Does my thick mop of ringlets project a haphazard and somewhat fuzzy thought process beneath the curls? In a book it might. If I were to be morphed in a monster version of myself — a werewolf Candy or perhaps some kind of creature from another planet — my hair would be even bigger and more complicated. It might even project some kind of energy force field. I might enjoy that as, oddly enough, my hair has none of the static electricity needed to stick balloons to walls. (Strange but true.)

Hairy beasts, bald wise men, crones with silver plaits, hunky heroes with waves to their shoulders and ingénues with tresses hanging down their backs… Who is your favorite hairy character? Do you think the outside reveals the inside of a character? Or just the amount of time they spend on grooming?

 

Comments

  1. I suppose I should accept your hair does not make you who you are but no-one seems satisfied with what they have.My hair is straight and I’d have given anything for it to have had some body
    (Still mine) and perhaps a few curls. My daughter has curls and I hate to see her with straight hair, like yours, it does not seem to be her. She is naturally blonde but when she has straight hair it looks fake.
    Straight want curly,and often vice versa Brown want blonde and maybe less so the other way but why aren’t we happy with what we’ve got?
    xxx Huge Hugs xxx

    • Candy Korman

      The grass is always greener — and the hair is always “better” on the other side of the street!

      I’ve seen, and experienced, the way people draw conclusions about individuals (and fictional characters) by their hair. I think it’s one of those descriptors worth delving into and, as a writer, using against type to shake up the hairy beasts and their friends.

  2. Hair is such a strong part of our personal style and indicator of who and what we are. I am often reminded of the character od Uncle Jesse from the show Full House (yep I went there). The man was in love with his hair and used more product than a typical hair salon.

    • Candy Korman

      We all have our HAIRY associations and hair rituals — the comb-over guys, the women with curly hair obsessed with making it straight, and more.
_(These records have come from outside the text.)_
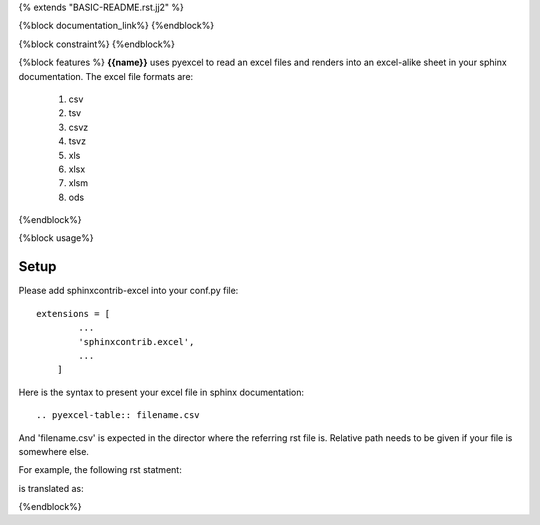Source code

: {% extends "BASIC-README.rst.jj2" %}

{%block documentation_link%}
{%endblock%}

{%block constraint%}
{%endblock%}

{%block features %}
**{{name}}** uses pyexcel to read an excel files and renders into an excel-alike sheet in your sphinx documentation. The excel file formats are:

   #. csv
   #. tsv
   #. csvz
   #. tsvz
   #. xls
   #. xlsx
   #. xlsm
   #. ods

{%endblock%}

{%block usage%}

Setup
================================================================================

Please add sphinxcontrib-excel into your conf.py file::

    extensions = [
	    ...
	    'sphinxcontrib.excel',
	    ...
	]

Here is the syntax to present your excel file in sphinx documentation::

    .. pyexcel-table:: filename.csv

And 'filename.csv' is expected in the director where the referring rst file is.
Relative path needs to be given if your file is somewhere else.

For example, the following rst statment:

.. image:: https://github.com/pyexcel/sphinxcontrib-excel/blob/master/sphinx-doc-source.png
   :alt: table directive

is translated as:

.. image:: https://github.com/pyexcel/sphinxcontrib-excel/blob/master/sphinx-doc-view.png
   :alt: table view

{%endblock%}
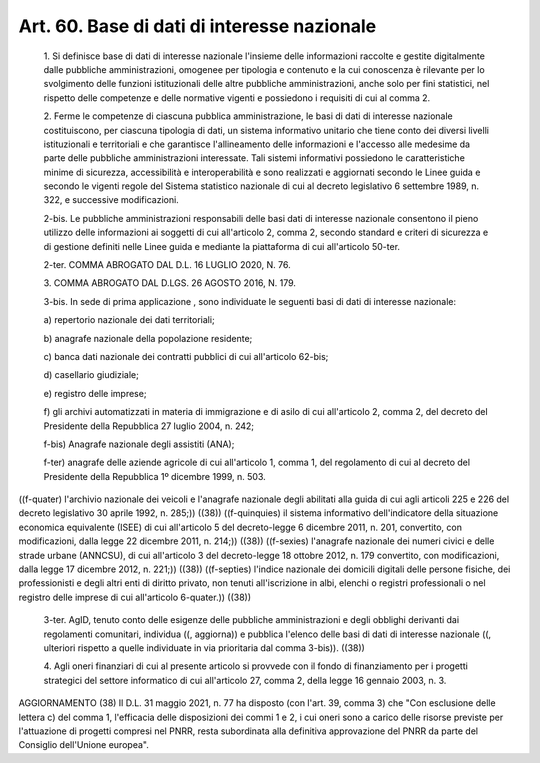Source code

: Art. 60.  Base di dati di interesse nazionale 
^^^^^^^^^^^^^^^^^^^^^^^^^^^^^^^^^^^^^^^^^^^^^^


  1\. Si definisce base di dati di interesse nazionale l'insieme delle informazioni  raccolte  e  gestite   digitalmente   dalle   pubbliche amministrazioni,  omogenee  per  tipologia  e  contenuto  e  la   cui conoscenza  è  rilevante   per   lo   svolgimento   delle   funzioni istituzionali delle altre pubbliche amministrazioni, anche  solo  per fini statistici, nel rispetto  delle  competenze  e  delle  normative vigenti e possiedono i requisiti di cui al comma 2. 

  2\. Ferme le competenze di  ciascuna  pubblica  amministrazione,  le basi di dati  di  interesse  nazionale  costituiscono,  per  ciascuna tipologia di dati, un sistema informativo unitario  che  tiene  conto dei diversi livelli istituzionali e  territoriali  e  che  garantisce l'allineamento delle informazioni e l'accesso alle medesime da  parte delle pubbliche amministrazioni interessate. Tali sistemi informativi possiedono le caratteristiche minime di sicurezza,  accessibilità  e interoperabilità e sono realizzati e  aggiornati  secondo  le  Linee guida e secondo le vigenti regole del Sistema statistico nazionale di cui al decreto legislativo 6 settembre 1989,  n.  322,  e  successive modificazioni. 

  2-bis\. Le pubbliche amministrazioni responsabili delle basi dati di interesse nazionale consentono il pieno utilizzo  delle  informazioni ai soggetti di cui  all'articolo  2,  comma  2,  secondo  standard  e criteri di sicurezza e di  gestione  definiti  nelle  Linee  guida  e mediante la piattaforma di cui all'articolo 50-ter. 

  2-ter\. COMMA ABROGATO DAL D.L. 16 LUGLIO 2020, N. 76. 

  3\. COMMA ABROGATO DAL D.LGS. 26 AGOSTO 2016, N. 179. 

  3-bis\. In sede di prima applicazione , sono individuate le seguenti basi di dati di interesse nazionale: 

  a\) repertorio nazionale dei dati territoriali; 

  b\) anagrafe nazionale della popolazione residente; 

  c\) banca  dati  nazionale  dei   contratti   pubblici   di   cui all'articolo 62-bis; 

  d\) casellario giudiziale; 

  e\) registro delle imprese; 

  f\) gli archivi automatizzati in  materia  di  immigrazione  e  di asilo di cui all'articolo 2, comma  2,  del  decreto  del  Presidente della Repubblica 27 luglio 2004, n. 242; 

  f-bis\) Anagrafe nazionale degli assistiti (ANA); 

  f-ter\) anagrafe delle aziende agricole  di  cui  all'articolo  1, comma 1, del regolamento di  cui  al  decreto  del  Presidente  della Repubblica 1º dicembre 1999, n. 503. 


((f-quater)  l'archivio  nazionale  dei  veicoli   e   l'anagrafe nazionale degli abilitati alla guida di cui agli articoli 225  e  226 del decreto legislativo 30 aprile 1992, n. 285;)) ((38)) 
((f-quinquies)  il  sistema  informativo  dell'indicatore   della situazione economica equivalente (ISEE) di  cui  all'articolo  5  del decreto-legge 6 dicembre 2011, n. 201, convertito, con modificazioni, dalla legge 22 dicembre 2011, n. 214;)) ((38)) 
((f-sexies) l'anagrafe nazionale dei numeri civici e delle strade urbane (ANNCSU), di cui all'articolo 3 del decreto-legge  18  ottobre 2012, n. 179 convertito, con modificazioni, dalla legge  17  dicembre 2012, n. 221;)) ((38)) 
((f-septies)  l'indice  nazionale  dei  domicili  digitali  delle persone fisiche, dei professionisti e degli  altri  enti  di  diritto privato, non  tenuti  all'iscrizione  in  albi,  elenchi  o  registri professionali o  nel  registro  delle  imprese  di  cui  all'articolo 6-quater.)) ((38)) 

  3-ter\. AgID,  tenuto  conto   delle   esigenze   delle   pubbliche amministrazioni  e   degli   obblighi   derivanti   dai   regolamenti comunitari, individua ((, aggiorna)) e pubblica l'elenco  delle  basi di dati di  interesse  nazionale  ((,  ulteriori  rispetto  a  quelle individuate in via prioritaria dal comma 3-bis)). ((38)) 

  4\. Agli oneri finanziari di cui al presente  articolo  si  provvede con il fondo di finanziamento per i progetti strategici  del  settore informatico di cui all'articolo 27, comma 2, della legge  16  gennaio 2003, n. 3. 




AGGIORNAMENTO (38) 
Il D.L. 31 maggio 2021, n. 77 ha disposto (con l'art. 39, comma  3) che "Con esclusione delle lettera c) del comma 1,  l'efficacia  delle disposizioni dei commi 1 e 2, i cui oneri sono a carico delle risorse previste per  l'attuazione  di  progetti  compresi  nel  PNRR,  resta subordinata alla  definitiva  approvazione  del  PNRR  da  parte  del Consiglio dell'Unione europea".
      But it’s always astonished me how many “bad” girl characters are brunettes and how many “good” girls are blondes. How many redheads are “fiery” and how many women, like me, with super curly hair are thought of as a bit “wild” or “disorderly.” I think HAIR is used to fast track readers to quick conclusions. It’s interesting.

      Of course that thick coat of fur on a werewolf really is part of his defining characteristics — that and the TEETH. What big teeth you have, grandma…
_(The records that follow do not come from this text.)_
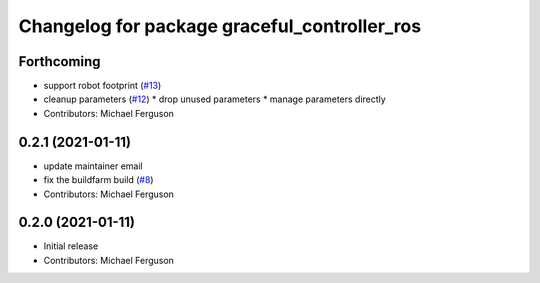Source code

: ^^^^^^^^^^^^^^^^^^^^^^^^^^^^^^^^^^^^^^^^^^^^^
Changelog for package graceful_controller_ros
^^^^^^^^^^^^^^^^^^^^^^^^^^^^^^^^^^^^^^^^^^^^^

Forthcoming
-----------
* support robot footprint (`#13 <https://github.com/mikeferguson/graceful_controller/issues/13>`_)
* cleanup parameters (`#12 <https://github.com/mikeferguson/graceful_controller/issues/12>`_)
  * drop unused parameters
  * manage parameters directly
* Contributors: Michael Ferguson

0.2.1 (2021-01-11)
------------------
* update maintainer email
* fix the buildfarm build (`#8 <https://github.com/mikeferguson/graceful_controller/issues/8>`_)
* Contributors: Michael Ferguson

0.2.0 (2021-01-11)
------------------
* Initial release
* Contributors: Michael Ferguson
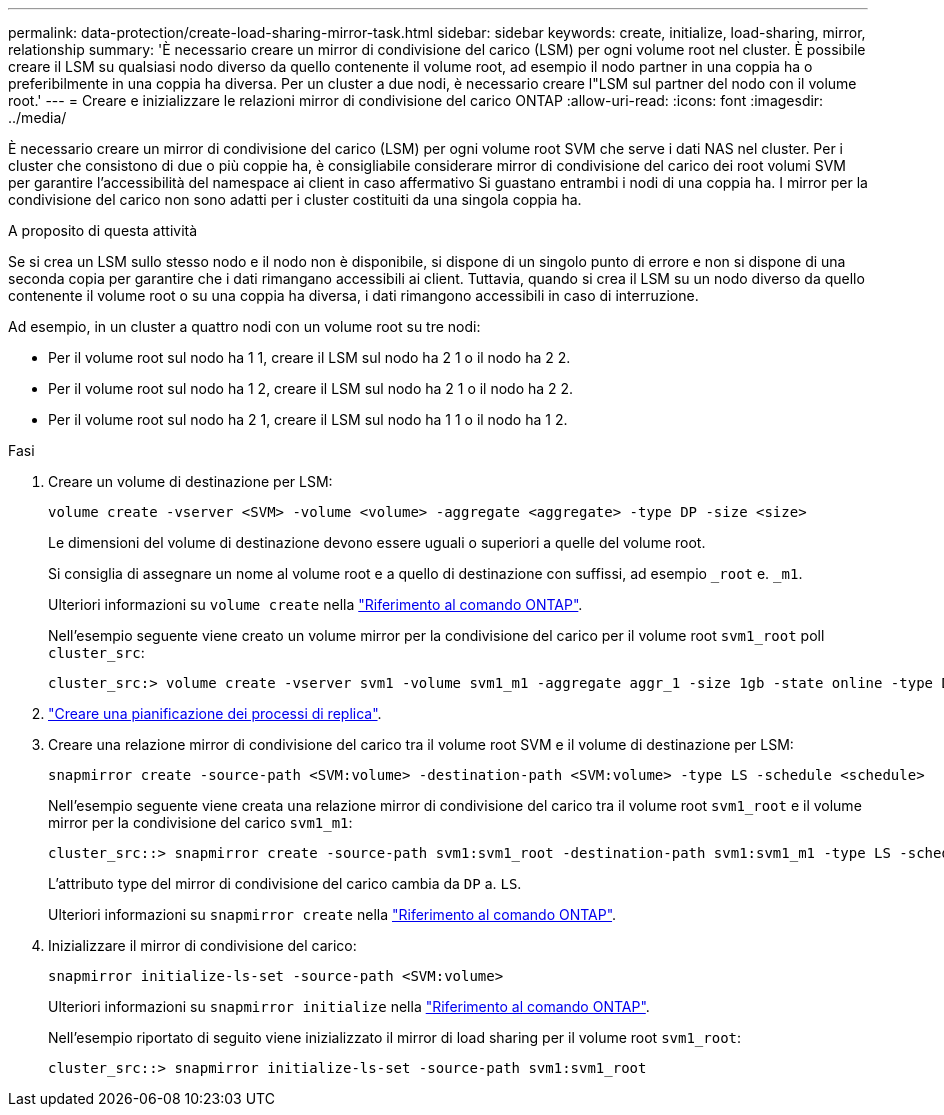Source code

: ---
permalink: data-protection/create-load-sharing-mirror-task.html 
sidebar: sidebar 
keywords: create, initialize, load-sharing, mirror, relationship 
summary: 'È necessario creare un mirror di condivisione del carico (LSM) per ogni volume root nel cluster. È possibile creare il LSM su qualsiasi nodo diverso da quello contenente il volume root, ad esempio il nodo partner in una coppia ha o preferibilmente in una coppia ha diversa. Per un cluster a due nodi, è necessario creare l"LSM sul partner del nodo con il volume root.' 
---
= Creare e inizializzare le relazioni mirror di condivisione del carico ONTAP
:allow-uri-read: 
:icons: font
:imagesdir: ../media/


[role="lead"]
È necessario creare un mirror di condivisione del carico (LSM) per ogni volume root SVM che serve i dati NAS nel cluster. Per i cluster che consistono di due o più coppie ha, è consigliabile considerare mirror di condivisione del carico dei root volumi SVM per garantire l'accessibilità del namespace ai client in caso affermativo
Si guastano entrambi i nodi di una coppia ha. I mirror per la condivisione del carico non sono adatti per i cluster costituiti da una singola coppia ha.

.A proposito di questa attività
Se si crea un LSM sullo stesso nodo e il nodo non è disponibile, si dispone di un singolo punto di errore e non si dispone di una seconda copia per garantire che i dati rimangano accessibili ai client. Tuttavia, quando si crea il LSM su un nodo diverso da quello contenente il volume root o su una coppia ha diversa, i dati rimangono accessibili in caso di interruzione.

Ad esempio, in un cluster a quattro nodi con un volume root su tre nodi:

* Per il volume root sul nodo ha 1 1, creare il LSM sul nodo ha 2 1 o il nodo ha 2 2.
* Per il volume root sul nodo ha 1 2, creare il LSM sul nodo ha 2 1 o il nodo ha 2 2.
* Per il volume root sul nodo ha 2 1, creare il LSM sul nodo ha 1 1 o il nodo ha 1 2.


.Fasi
. Creare un volume di destinazione per LSM:
+
[source, cli]
----
volume create -vserver <SVM> -volume <volume> -aggregate <aggregate> -type DP -size <size>
----
+
Le dimensioni del volume di destinazione devono essere uguali o superiori a quelle del volume root.

+
Si consiglia di assegnare un nome al volume root e a quello di destinazione con suffissi, ad esempio `_root` e. `_m1`.

+
Ulteriori informazioni su `volume create` nella link:https://docs.netapp.com/us-en/ontap-cli/volume-create.html["Riferimento al comando ONTAP"^].

+
Nell'esempio seguente viene creato un volume mirror per la condivisione del carico per il volume root `svm1_root` poll `cluster_src`:

+
[listing]
----
cluster_src:> volume create -vserver svm1 -volume svm1_m1 -aggregate aggr_1 -size 1gb -state online -type DP
----
. link:create-replication-job-schedule-task.html["Creare una pianificazione dei processi di replica"].
. Creare una relazione mirror di condivisione del carico tra il volume root SVM e il volume di destinazione per LSM:
+
[source, cli]
----
snapmirror create -source-path <SVM:volume> -destination-path <SVM:volume> -type LS -schedule <schedule>
----
+
Nell'esempio seguente viene creata una relazione mirror di condivisione del carico tra il volume root `svm1_root` e il volume mirror per la condivisione del carico `svm1_m1`:

+
[listing]
----
cluster_src::> snapmirror create -source-path svm1:svm1_root -destination-path svm1:svm1_m1 -type LS -schedule hourly
----
+
L'attributo type del mirror di condivisione del carico cambia da `DP` a. `LS`.

+
Ulteriori informazioni su `snapmirror create` nella link:https://docs.netapp.com/us-en/ontap-cli/snapmirror-create.html["Riferimento al comando ONTAP"^].

. Inizializzare il mirror di condivisione del carico:
+
[source, cli]
----
snapmirror initialize-ls-set -source-path <SVM:volume>
----
+
Ulteriori informazioni su `snapmirror initialize` nella link:https://docs.netapp.com/us-en/ontap-cli/snapmirror-initialize.html["Riferimento al comando ONTAP"^].

+
Nell'esempio riportato di seguito viene inizializzato il mirror di load sharing per il volume root `svm1_root`:

+
[listing]
----
cluster_src::> snapmirror initialize-ls-set -source-path svm1:svm1_root
----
  3. My childhood best friend Misty had hair that hung past her butt. Her mom braided it every morning, and even picked out her clothes throughout all of elementary school. Hair washing days were the worst too and it only happened once a week. Mom had to help her, and they always got in a fight. And guess what, as soon as she was out from mommy’s thumb, she chopped it all off! It must have felt so freeing. Long hair can literally be such a drag.

    • Candy Korman

      My childhood was all about “taming” my hair. We tried everything including chemicals, and, yes, it was mother/daughter torture all the time. Until they made me chop it short. It wasn’t until I was an adult — in very recent years — that I learned I could have long hair without trying to turn it into straight (AKA normal) hair. I even go to a salon that specializes in curly hair. It’s the only salon I’ve ever walked into where they didn’t talk about blowing it straight.

      For me, liberation was accepting the curls. For her it was cutting the weight pulling her down from her scalp. Hairy problems!

      Chris Rock made a movie about “Good Hair.” It’s about what African American women go through to have hair that looks professional, sexy, acceptable, done, etc. It was quite a film! I totally understood the craziness and, having gone through some of it as a kid, I identified with some of the women. Someone recently said I had “bad” hair and, by their definition, I do. In the film the talk was about ‘natural’ versus all the processes.

      Anyway, I went with my friend who is Asian. She has the hair that is best for weaves and extensions. The conversation in the ladies room after the movie was one of the best parts of the film. It was all girls, all hair and all over the place.